Given that NOD2 plays a crucial role in ccRCC tumorigenesis and progression, we investigated the potential biological functions of NOD2 in vitro. The mRNA and protein levels of NOD2 in ccRCC cells were significantly elevated, compared to their expressions in human proximal tubular cells (HK2). Moreover, NOD2 knockdown significantly inhibited ccRCC cell proliferation and invasion. Given that the progression of cancer is usually accompanied by the activation of inflammation, which is caused by increased secretion of inflammatory cytokines and activation of inflammatory pathways, we further explored the effect of NOD2 on the secretion of inflammatory cytokines in ccRCC cells. The results showed that IL-8 levels were significantly higher in ccRCC cells than in HK-2 cells. Silencing NOD2 suppressed IL-8 secretion and inhibited IL-8-induced invasion of ccRCC cells, suggesting that IL-8 secretion may be involved in progression of NOD2-related ccRCC. IL-8, also known as CXCL8, is a pro-inflammatory chemokine and a potent chemoattractant for myeloid leukocytes, which plays an important role in regulation of pathological processes of various inflammatory diseases and cancers [33]. Biologically, IL-8 enhances cancer cell proliferation and invasion via multiple mechanisms, including angiogenesis, epithelial mesenchymal transformation (EMT) and immunosuppression [34, 35]. Tumor-associated IL-8 is associated with poor outcomes following administration of immune checkpoint blockade therapy and serum IL-8 levels can predict the clinical benefits of PD-L1 blockade [36]. However, the precise mechanisms of NOD2-mediated secretion of IL-8 in ccRCC should be further explored.

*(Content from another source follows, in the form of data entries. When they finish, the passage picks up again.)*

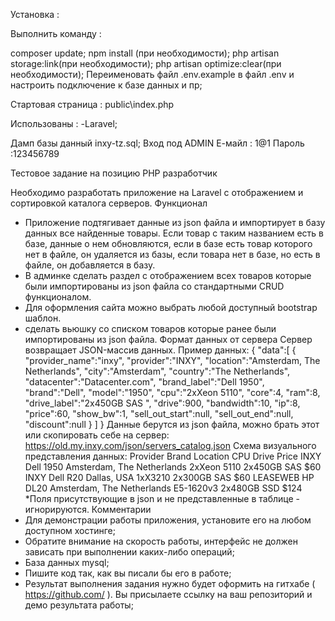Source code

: Установка :

Выполнить команду : 

composer update;
npm install (при необходимости);
php artisan storage:link(при необходимости);
php artisan optimize:clear(при необходимости);
Переименовать файл .env.example в файл .env и настроить подключение к базе данных и пр;

Стартовая страница :
public\index.php

Использованы :
-Laravel;

Дамп базы данный inxy-tz.sql;
Вход под ADMIN
Е-майл : 1@1
Пароль :123456789

Тестовое задание на позицию PHP разработчик

Необходимо разработать приложение на Laravel с отображением и сортировкой
каталога серверов.
Функционал
- Приложение подтягивает данные из json файла и импортирует в базу данных
все найденные товары. Если товар с таким названием есть в базе, данные о
нем обновляются, если в базе есть товар которого нет в файле, он удаляется
из базы, если товара нет в базе, но есть в файле, он добавляется в базу.
- В админке сделать раздел с отображением всех товаров которые были
импортированы из json файла со стандартными CRUD функционалом.
- Для оформления сайта можно выбрать любой доступный bootstrap шаблон.
- сделать вьюшку со списком товаров которые ранее были импортированы из
json файла.
Формат данных от сервера
Сервер возвращает JSON-массив данных. Пример данных:
{
"data":[
{
"provider_name":"inxy",
"provider":"INXY",
"location":"Amsterdam, The Netherlands",
"city":"Amsterdam",
"country":"The Netherlands",
"datacenter":"Datacenter.com",
"brand_label":"Dell 1950",
"brand":"Dell",
"model":"1950",
"cpu":"2xXeon 5110",
"core":4,
"ram":8,
"drive_label":"2x450GB SAS ",
"drive":900,
"bandwidth":10,
"ip":8,
"price":60,
"show_bw":1,
"sell_out_start":null,
"sell_out_end":null,
"discount":null
}
]
}
Данные берутся из json файла, можно брать этот или скопировать себе на сервер:
https://old.my.inxy.com/json/servers_catalog.json
Схема визуального представления данных:
Provider  Brand  Location  CPU  Drive  Price
INXY  Dell 1950  Amsterdam,
The
Netherlands
2xXeon
5110
2x450GB
SAS
$60
INXY  Dell R20  Dallas, USA 1xX3210  2x300GB
SAS
$60
LEASEWEB  HP DL20  Amsterdam,
The
Netherlands
E5-1620v3  2x480GB
SSD
$124
*Поля присутствующие в json и не представленные в таблице - игнорируются.
Комментарии
- Для демонстрации работы приложения, установите его на любом доступном
хостинге;
- Обратите внимание на скорость работы, интерфейс не должен зависать при
выполнении каких-либо операций;
- База данных mysql;
- Пишите код так, как вы писали бы его в работе;
- Результат выполнения задания нужно будет оформить на гитхабе
( https://github.com/ ). Вы присылаете ссылку на ваш репозиторий и демо
результата работы;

miRNA biomarkers have important roles in cancer diagnosis and treatment [37, 38]. miRNAs are involved in post-transcriptional levels and bind the 3′-untranslated region (3′-UTR) of target mRNA, leading to inhibition or/and degradation of target mRNAs [39]. We found that miR-20b-5p was the potential miRNA that targets NOD2 and expression levels of miR-20b-5p were significantly suppressed in both ccRCC tissues and cell lines. More important, bioinformatics analysis revealed that miR-20b-5p expression level was significantly negatively correlated with tumor grade and pathological TN stage, suggesting that low miR-20b-5p expression may be a risk factor for poor survival of ccRCC patients. Previous studies documented that miR-20b-5p is a tumor suppressor in various cancers [40,41,42]. Yang et al. reported that miR-20b-5p inhibits colon cancer proliferation, migration and invasion by targeting cyclin D1. Qi et al. found that miR-20b-5p suppresses prostate cancer migration and invasion by blocking TGF-β-induced EMT [41]. Liao et al. revealed that miR-20b-5p is a potential target of immune checkpoint gene CTLA4 in ccRCC [42]. Our study further indicated that miR-20b-5p inhibits ccRCC proliferation and invasion by blocking NOD2-mediated secretion activation of IL-8, suggesting that the miR-20b-5p/NOD2/IL-8 axis provides some novel insights into the molecular mechanisms of ccRCC and novel treatment targets.

Conclusions

In summary, we identified an IIRG, NOD2, from large ccRCC samples, to be a potential prognostic marker for ccRCC patients. Our findings also highlight the carcinogenic role of NOD2 in ccRCC. NOD2 promotes ccRCC cell proliferation and invasion by inducing IL-8 secretion. miR-20b-5p targets NOD2 to alleviate the NOD2-mediated IL-8 secretion, thereby inhibiting ccRCC cell proliferation and invasion. This finding demonstrates the regulatory mechanisms of NOD2 in ccRCC development. Further studies should be performed to determine the precise functions of NOD2 in the regulation of immune- and inflammation-mediated tumorigenesis in ccRCC.